Posted: December 20, 2013
My Opinion: While Magic 2014: Duels of the Planeswalkers greatly improves on the mechanics of the previous games, poorly constructed decks ultimately ruin the game.
I have a deep love for Magic. It's one of the best card game's I've played, and I've been an avid player for years, playing both the online versions (MTG 2012-14, MTGO) and the real life version. So jumping into this, I thought I would love it out of pure fanboyism. And in fact, I did. The campaign in this game is good, although there's still some problems with AI cheating. The challenges were fun way to spend the time if I got tired of basic duels. Most importantly of all, Sealed play (a game mode where you construct your own decks) was the most enjoyable part of the game, a place where veterans like me could go and test their skill instead of facing people with the same decks. Every opponent was different, and that's where a player's skill lies.
So what's the problem? The problem is that using my own created decks can only be so much fun. I said every deck was different in Sealed Play, but always within the same core group of cards. The variety was lacking, but this is it's first installment so I couldn't have gone it with too high hopes. So naturally, when I get tired of Sealed Play, I go to basic multiplayer with the dozen or so decks that the game provides me, right? Wrong. As the standard multiplayer is the main aspect of the game, it should have been the best, but ended up being the most terrible experience I've had in MTG.
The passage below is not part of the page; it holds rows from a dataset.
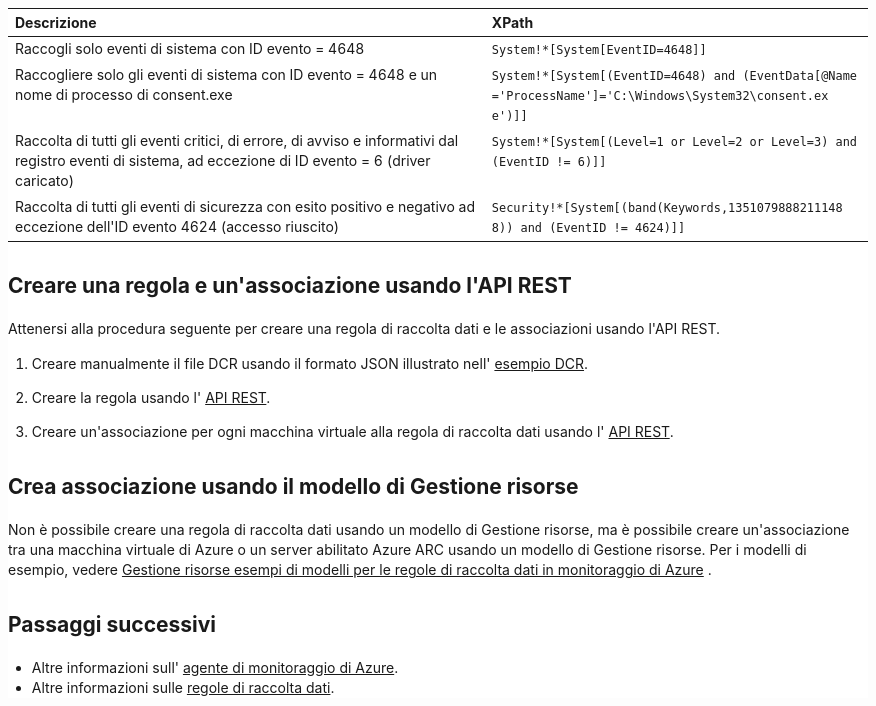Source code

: | Descrizione |  XPath |
|:---|:---|
| Raccogli solo eventi di sistema con ID evento = 4648 |  `System!*[System[EventID=4648]]`
| Raccogliere solo gli eventi di sistema con ID evento = 4648 e un nome di processo di consent.exe |  `System!*[System[(EventID=4648) and (EventData[@Name='ProcessName']='C:\Windows\System32\consent.exe')]]`
| Raccolta di tutti gli eventi critici, di errore, di avviso e informativi dal registro eventi di sistema, ad eccezione di ID evento = 6 (driver caricato) |  `System!*[System[(Level=1 or Level=2 or Level=3) and (EventID != 6)]]` |
| Raccolta di tutti gli eventi di sicurezza con esito positivo e negativo ad eccezione dell'ID evento 4624 (accesso riuscito) |  `Security!*[System[(band(Keywords,13510798882111488)) and (EventID != 4624)]]` |


## <a name="create-rule-and-association-using-rest-api"></a>Creare una regola e un'associazione usando l'API REST

Attenersi alla procedura seguente per creare una regola di raccolta dati e le associazioni usando l'API REST.

1. Creare manualmente il file DCR usando il formato JSON illustrato nell' [esempio DCR](data-collection-rule-overview.md#sample-data-collection-rule).

2. Creare la regola usando l' [API REST](/rest/api/monitor/datacollectionrules/create#examples).

3. Creare un'associazione per ogni macchina virtuale alla regola di raccolta dati usando l' [API REST](/rest/api/monitor/datacollectionruleassociations/create#examples).


## <a name="create-association-using-resource-manager-template"></a>Crea associazione usando il modello di Gestione risorse

Non è possibile creare una regola di raccolta dati usando un modello di Gestione risorse, ma è possibile creare un'associazione tra una macchina virtuale di Azure o un server abilitato Azure ARC usando un modello di Gestione risorse. Per i modelli di esempio, vedere [Gestione risorse esempi di modelli per le regole di raccolta dati in monitoraggio di Azure](./resource-manager-data-collection-rules.md) .



## <a name="next-steps"></a>Passaggi successivi

- Altre informazioni sull' [agente di monitoraggio di Azure](azure-monitor-agent-overview.md).
- Altre informazioni sulle [regole di raccolta dati](data-collection-rule-overview.md).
Each deck, without any cards unlocked, is pretty good in itself. If you used those decks in real life, you could play a pretty good game. In MTG 2014, as in the previous installments, the more games you win with a deck the more cards that are unlocked, usually good ones. To start off with, unlocking cards is painfully slow. 2013 had, let's say 30 unlockable cards, but each win would give you a card plus all of it's repeats, meaning you only had to win 15 or so times to unlock the full deck, so it didn't take too much of a grind. In 2014, each 30 cards has to be unlocked individually, leading to an incredibly slow grind that ultimately isn't feasible to do, especially since you have to win the game to unlock a card, could take upwards of 60 games to get the whole deck if you're good. When each game lasts around 10-20 minutes, that's just impossible, at least for me. The second problem is the card choices, each deck is riddled with the most overpowered game breaking cards imaginable, taking away all skill and making it a game of simply who can get out the most mythics (the technical term for game winning cards) in the least amount of time.